Carefully stacked produce awaits buyers in Kamanyola, a village near Goma, the capital of Democratic Republic of Congo’s North Kivu province. Fruits and vegetables are cheap here, so the market attracts customers even from neighboring Rwanda. Here, a pot of tomatoes sells for 500 Congolese francs (about 50 cents).

Photo by Esther Nsapu

Kathmandu, Nepal

Participants at a pride parade held in August in Kathmandu dressed in both Western and traditional clothing. The parade is held each year on the same day as the Gai Jatra festival, and people travel from all over Nepal to watch or participate.

Photo by Shilu Manandhar

Sololá, Guatemala

Kimberly Casia, 7, completes her mathematics exam, for which she later won first place among her district’s first-graders in the Olimpíada Nacional de Ciencias, the National Olympics of Sciences. The bi-annual competition gathers elementary school children across the country to test their aptitude in mathematics and social sciences. Casia competed in the San Juan Argueta district in Guatemala’s Sololá department.

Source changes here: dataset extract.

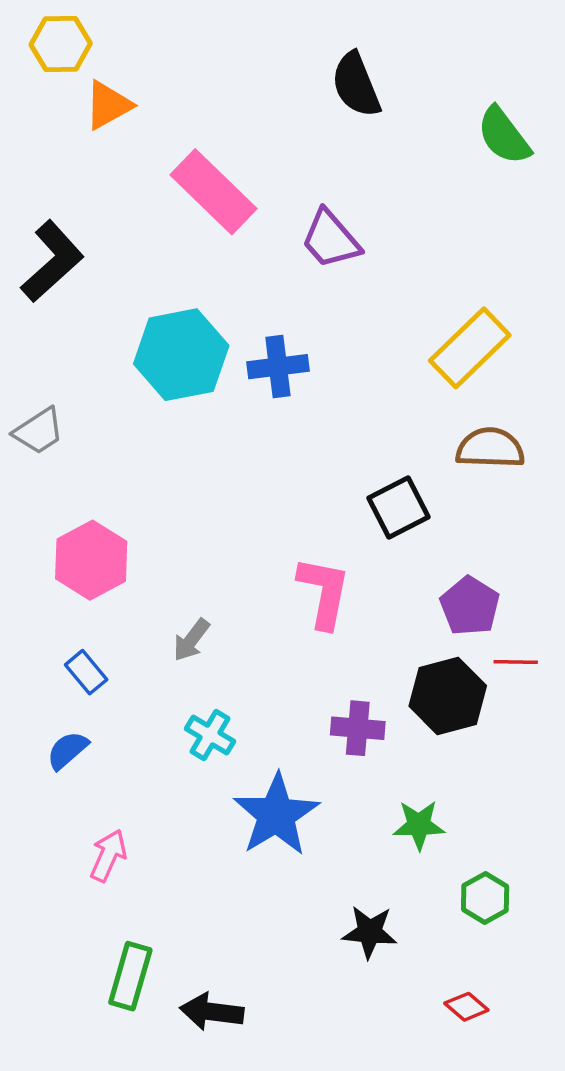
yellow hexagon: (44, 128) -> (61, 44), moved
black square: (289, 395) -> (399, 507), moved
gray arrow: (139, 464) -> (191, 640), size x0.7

Photo by Brenda Leticia Saloj Chiyal

Pine Ridge Indian Reservation, United States

Contestants in the Porcupine Labor Day Annual Pow Wow enter an arena for their event. The pow wow, a term used in Native American communities for a social gathering that involves competitive dancing, was held in early September in the Porcupine district of the Pine Ridge Indian Reservation, where the Oglala Sioux Tribe, traditionally known as the Oglala Lakota Nation, is based. The contestants’ identifying tags include the phrase “Stand Together Against the Pipeline,” in reference to the controversial Dakota Access Pipeline. The Standing Rock Sioux Tribe, based in North Dakota, is leading a major effort among environmentalists and Native Americans from around the U.S. to block construction of that pipeline.